To be done
In the OpenVoice setup notebook below, why does OpenVoiceV2 show better robustness in some cases?

Extracted text
==============================
1. Create a directory for model checkpoints:
2. Download the model checkpoint data:

In [None]:
# Check if the directory 'checkpoints_v2' exists and download/unzip if it doesn't
import os
if not os.path.isdir("checkpoints_v2"):
    !wget https://myshell-public-repo-host.s3.amazonaws.com/openvoice/checkpoints_v2_0417.zip
    !unzip checkpoints_v2_0417.zip
    print("File downloaded and extracted.")
else:
    print("Directory already exists, no need to download again.")


Set a `HF_HOME` for HuggingFace downloads to cache locally.

In [None]:
import os
os.makedirs('HF_HOME', exist_ok=True)
os.environ['HF_HOME'] = 'HF_HOME'

### Download UniDic
"UniDic is a dictionary tool required for Japanese text processing.

In [None]:
!. ./myvenv/bin/activate; test -d /iti/myvenv/lib/python3.10/site-packages/unidic/dicdir || python -m unidic download

## Troubleshooting
Common Issues and Fixes
CUDA Library Error: If you encounter an error related to libcublas.so.11, create a symbolic link to the newer version

In [None]:
!ln -s /usr/local/cuda/lib64/libcublas.so.12 /usr/local/cuda/lib64/libcublas.so.11

Install portaudio: Portaudio is required for handling audio input and output in many applications. If you experience issues related to audio operations, ensure that `portaudio19-dev` is installed.

In [None]:
! apt -q install -y portaudio19-dev

This ensures that all dependencies for audio processing are properly configured.


In [None]:
import os
import torch
from openvoice import se_extractor
from openvoice.api import ToneColorConverter
import ipywidgets as widgets
from IPython.display import  display, Audio
import sounddevice as sd
import scipy.io.wavfile as wav
from pydub import AudioSegment
from io import BytesIO
import base64
from ipywidgets import FileUpload
from base64 import b64decode
from pathlib import Path

### Initialization

In this example, we will use the checkpoints from OpenVoiceV2. OpenVoiceV2 is trained with more aggressive augmentations and thus demonstrate better robustness in some cases.

In [None]:
ckpt_converter = 'checkpoints_v2/converter'
device = "cuda:0" if torch.cuda.is_available() else "cpu"
output_dir = 'outputs_v2'

tone_color_converter = ToneColorConverter(f'{ckpt_converter}/config.json', device=device)
tone_color_converter.load_ckpt(f'{ckpt_converter}/checkpoint.pth')

os.makedirs(output_dir, exist_ok=True)

### Obtain Tone Color Embedding
We only extract the tone color embedding for the target speaker. The source tone color embeddings can be directly loaded from `checkpoints_v2/ses` folder.

In [None]:
target_directory = 'resources/'
reference_speaker = None

# Ensure the target directory exists, create it if it does not
if not os.path.exists(target_directory):
    os.makedirs(target_directory)  # This will create the directory and any necessary parent directories
    print(f"Directory {target_directory} created.")
==============================
[Dataset items]
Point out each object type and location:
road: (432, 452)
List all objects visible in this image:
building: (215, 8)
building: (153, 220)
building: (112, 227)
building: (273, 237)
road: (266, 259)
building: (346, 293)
==============================
Answer for the task
It is trained with more aggressive augmentations.